「我感到自己是零。」一位隱閉青年接受港台節目《鏗鏘集》訪問時,悲哀地道出自己的人生。
世俗的人對這個數字嗤之以鼻,以為「零」代表一無所有、消極、悲哀。從來沒有人希望自己是「零」。筆者倒要登高一呼,為這個「零」字鳴不平。人從一 出生只懂「呱呱」的哭,到長大成人,精力充沛,發展至老態龍鍾,最後兩腳一伸,魂歸天國。這不就是從「零」到「有」,再由「有」變「零」的循環嗎?人不僅 要面對「零」,還要接受「零」。

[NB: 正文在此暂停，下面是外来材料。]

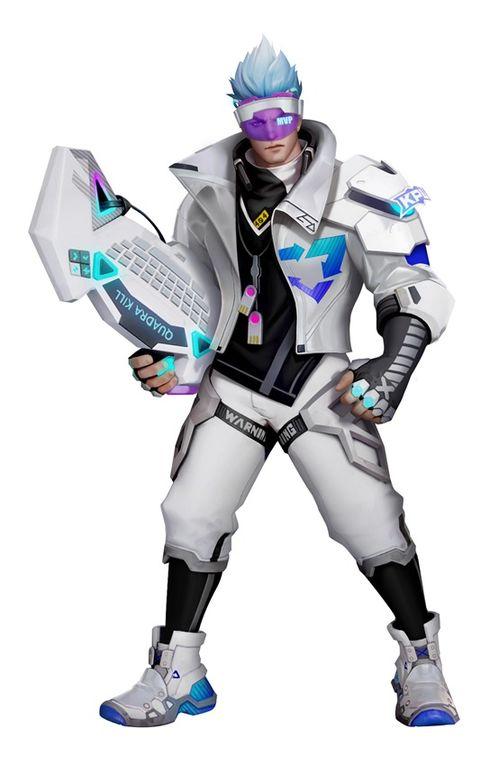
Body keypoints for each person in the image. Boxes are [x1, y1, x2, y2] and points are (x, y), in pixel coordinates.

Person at [100, 37, 458, 728]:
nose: (272, 131)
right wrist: (175, 361)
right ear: (238, 115)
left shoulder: (358, 188)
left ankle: (421, 656)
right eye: (256, 118)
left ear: (300, 108)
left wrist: (394, 364)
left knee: (368, 518)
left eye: (282, 114)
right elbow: (201, 298)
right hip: (234, 379)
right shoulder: (208, 192)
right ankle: (178, 667)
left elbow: (409, 281)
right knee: (190, 514)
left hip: (318, 380)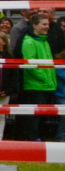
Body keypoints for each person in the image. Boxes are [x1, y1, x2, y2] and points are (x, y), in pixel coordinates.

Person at [15, 13, 56, 142]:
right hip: (35, 85)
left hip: (46, 85)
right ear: (34, 25)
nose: (47, 27)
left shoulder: (44, 41)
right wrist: (44, 78)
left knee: (42, 114)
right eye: (44, 24)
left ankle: (38, 136)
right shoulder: (29, 42)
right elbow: (30, 64)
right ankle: (32, 138)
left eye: (48, 24)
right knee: (33, 115)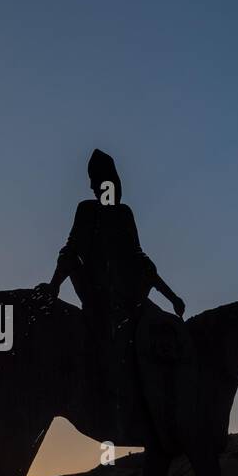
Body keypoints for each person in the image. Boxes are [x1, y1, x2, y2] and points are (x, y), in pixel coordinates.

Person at [39, 149, 184, 433]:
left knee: (161, 331)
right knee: (115, 340)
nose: (95, 187)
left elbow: (141, 260)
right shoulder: (86, 210)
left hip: (129, 295)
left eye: (100, 181)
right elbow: (71, 250)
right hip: (97, 295)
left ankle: (161, 399)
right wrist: (54, 284)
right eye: (94, 182)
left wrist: (170, 295)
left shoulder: (124, 214)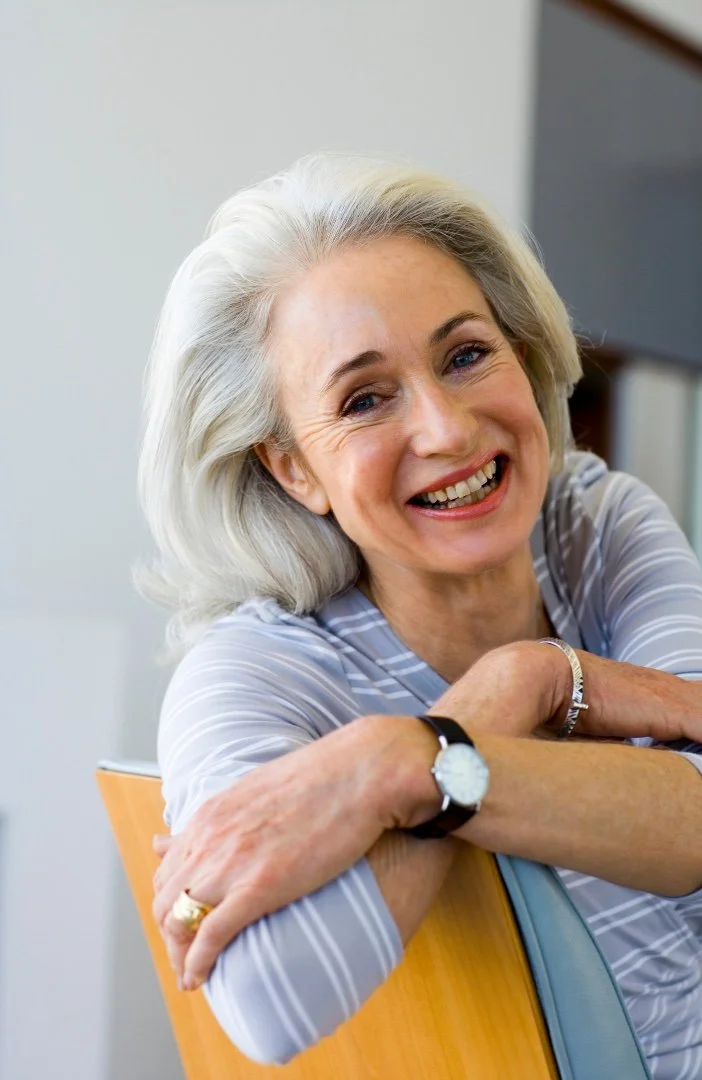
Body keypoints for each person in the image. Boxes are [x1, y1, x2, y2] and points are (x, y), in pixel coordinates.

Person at [139, 153, 702, 1077]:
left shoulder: (594, 525)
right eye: (364, 399)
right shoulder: (258, 672)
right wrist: (496, 708)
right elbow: (271, 1001)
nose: (445, 429)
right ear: (294, 469)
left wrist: (405, 758)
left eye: (466, 354)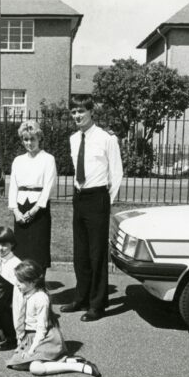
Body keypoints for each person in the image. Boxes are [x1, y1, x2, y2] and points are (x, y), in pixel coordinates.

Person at [61, 96, 123, 322]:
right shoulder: (73, 139)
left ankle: (97, 304)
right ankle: (81, 298)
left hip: (98, 197)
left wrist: (107, 200)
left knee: (97, 254)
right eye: (73, 113)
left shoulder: (107, 139)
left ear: (91, 111)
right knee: (81, 253)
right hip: (79, 197)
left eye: (80, 111)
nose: (77, 116)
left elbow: (116, 173)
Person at [6, 260, 101, 377]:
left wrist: (31, 351)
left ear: (33, 282)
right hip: (30, 337)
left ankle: (81, 367)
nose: (17, 283)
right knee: (15, 364)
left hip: (44, 338)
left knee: (36, 368)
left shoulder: (40, 298)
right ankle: (67, 360)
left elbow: (41, 329)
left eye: (20, 281)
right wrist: (21, 342)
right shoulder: (26, 293)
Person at [8, 120, 57, 270]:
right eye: (26, 139)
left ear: (39, 138)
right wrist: (16, 211)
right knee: (21, 251)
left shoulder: (48, 159)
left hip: (38, 210)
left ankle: (39, 287)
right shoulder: (18, 160)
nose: (29, 143)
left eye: (32, 139)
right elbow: (13, 186)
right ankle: (23, 287)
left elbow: (49, 186)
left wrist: (34, 210)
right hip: (21, 209)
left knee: (38, 250)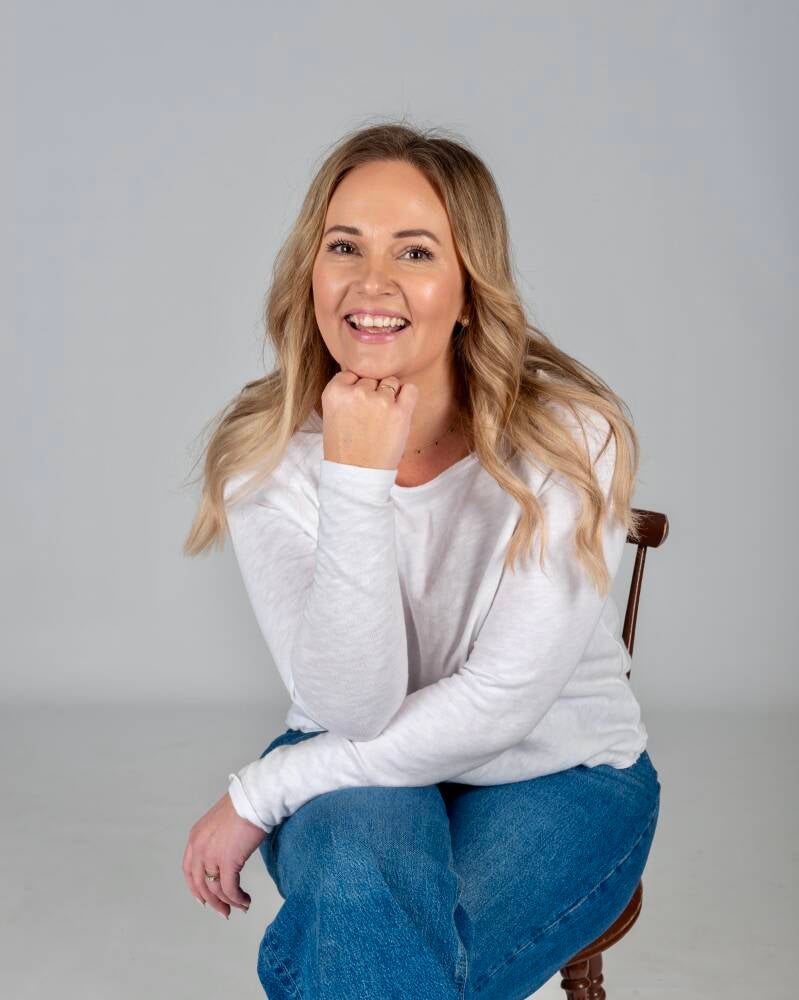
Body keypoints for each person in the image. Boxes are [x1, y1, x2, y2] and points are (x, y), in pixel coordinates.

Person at [181, 120, 661, 1000]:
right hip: (353, 749)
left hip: (561, 774)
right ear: (310, 273)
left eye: (414, 252)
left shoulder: (567, 439)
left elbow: (499, 704)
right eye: (344, 247)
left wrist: (265, 789)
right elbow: (353, 707)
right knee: (377, 925)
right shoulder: (266, 455)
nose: (372, 282)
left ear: (470, 289)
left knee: (370, 952)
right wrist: (355, 475)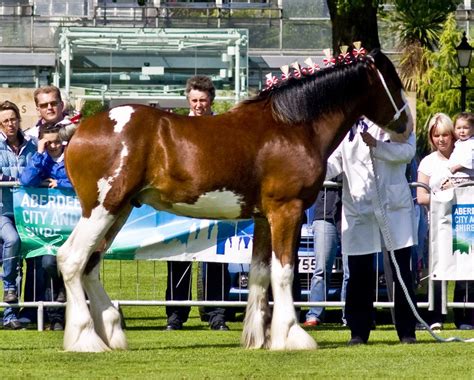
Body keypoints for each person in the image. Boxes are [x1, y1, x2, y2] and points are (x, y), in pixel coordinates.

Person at [326, 117, 418, 345]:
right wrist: (310, 168)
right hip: (358, 206)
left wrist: (378, 146)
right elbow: (334, 163)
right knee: (358, 273)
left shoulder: (398, 120)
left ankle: (407, 331)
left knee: (401, 272)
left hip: (393, 204)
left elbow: (407, 152)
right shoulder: (345, 127)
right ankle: (358, 331)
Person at [165, 75, 230, 331]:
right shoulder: (177, 127)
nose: (198, 105)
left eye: (203, 100)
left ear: (211, 100)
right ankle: (175, 316)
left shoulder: (223, 127)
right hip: (183, 203)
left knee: (216, 259)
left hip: (215, 203)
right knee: (178, 258)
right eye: (194, 100)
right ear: (188, 100)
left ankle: (217, 315)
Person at [20, 85, 70, 326]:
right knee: (39, 263)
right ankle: (37, 313)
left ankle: (71, 314)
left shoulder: (78, 132)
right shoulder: (30, 136)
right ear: (38, 108)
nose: (50, 108)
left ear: (61, 104)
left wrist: (60, 183)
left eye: (53, 103)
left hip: (72, 216)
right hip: (39, 216)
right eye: (44, 104)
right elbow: (27, 178)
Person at [416, 113, 456, 330]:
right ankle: (435, 316)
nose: (441, 139)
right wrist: (445, 196)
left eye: (445, 135)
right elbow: (421, 197)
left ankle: (465, 316)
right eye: (436, 135)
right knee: (437, 271)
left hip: (462, 224)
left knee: (465, 268)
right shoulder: (427, 163)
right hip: (436, 226)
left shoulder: (464, 158)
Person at [0, 100, 37, 329]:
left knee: (19, 262)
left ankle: (10, 316)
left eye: (13, 119)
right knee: (12, 240)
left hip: (26, 211)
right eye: (5, 121)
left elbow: (36, 171)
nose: (10, 124)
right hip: (2, 210)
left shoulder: (31, 145)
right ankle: (8, 287)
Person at [304, 176, 347, 327]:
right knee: (321, 269)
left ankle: (349, 316)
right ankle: (314, 315)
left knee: (350, 271)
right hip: (324, 212)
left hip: (351, 213)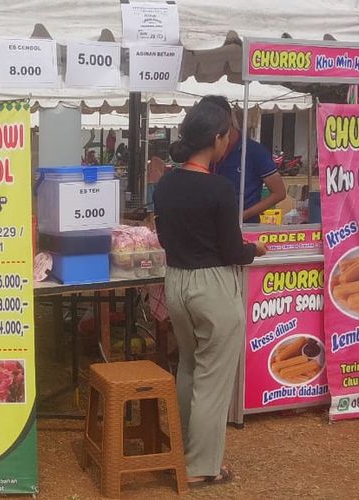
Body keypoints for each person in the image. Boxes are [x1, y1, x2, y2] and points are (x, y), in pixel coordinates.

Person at [152, 99, 267, 487]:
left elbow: (165, 236)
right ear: (217, 139)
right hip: (213, 286)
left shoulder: (165, 183)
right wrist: (257, 250)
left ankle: (186, 450)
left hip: (177, 282)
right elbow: (235, 251)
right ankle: (202, 466)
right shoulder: (219, 188)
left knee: (189, 367)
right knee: (213, 381)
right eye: (228, 133)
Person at [200, 95, 286, 223]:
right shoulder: (206, 148)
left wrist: (243, 215)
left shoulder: (254, 151)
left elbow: (279, 193)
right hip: (211, 223)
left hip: (244, 226)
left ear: (227, 120)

陳之藩先生有一個詩化了的比喻:人生像烏鴉在夜空中飛過,穿過燈火通明的皇宮,再從另一端的窗口飛去,回歸黑暗。嬰兒呱呱落地,不帶來什麼。直到他 死去,生前掠奪再多的東西,亦不能帶走什麼。輕輕的來,輕輕的走,最後歸於虛空。我們縱然抗拒一無所有,但也不能避免失去一切。然而,老頑童倪匡卻自有一 奪計算成敗得失的理論。其新作《吾寫又寫》提到人一出生是零,得到了一些成就便變成正數,經歷一些失敗則變成負數,但無論如何終究亦歸於零。他由此推論出 人生在世,有任何收獲,即使多渺少,也是一個很小的正數,這已經比出生前的零好多了,已經賺到了。
誠然,多少人想在有生之年建功立業,以為所作的事千古不朽,實是愚不可及。「古今多少事,盡付笑談中」鐵木真戎馬半生,所侵略的領土之大,派一匹千 里馬由西直奔到東,也得用一年的時間。如果成就可以量化,他的功勞可達不知幾千幾萬了。成吉思汗還想向長春子丘處機請教長生之術,設法保留這「幾千幾 萬」,可惜他也病倒在蒙古包中。一代天之驕子,在剎那間變回「零」。辛棄疾吟詠:「千古興亡多少事?悠悠,不盡長江滾滾流。」有生必有死;有興自必有亡, 有得定有失。人應面對這個將伴我們長眠的數字。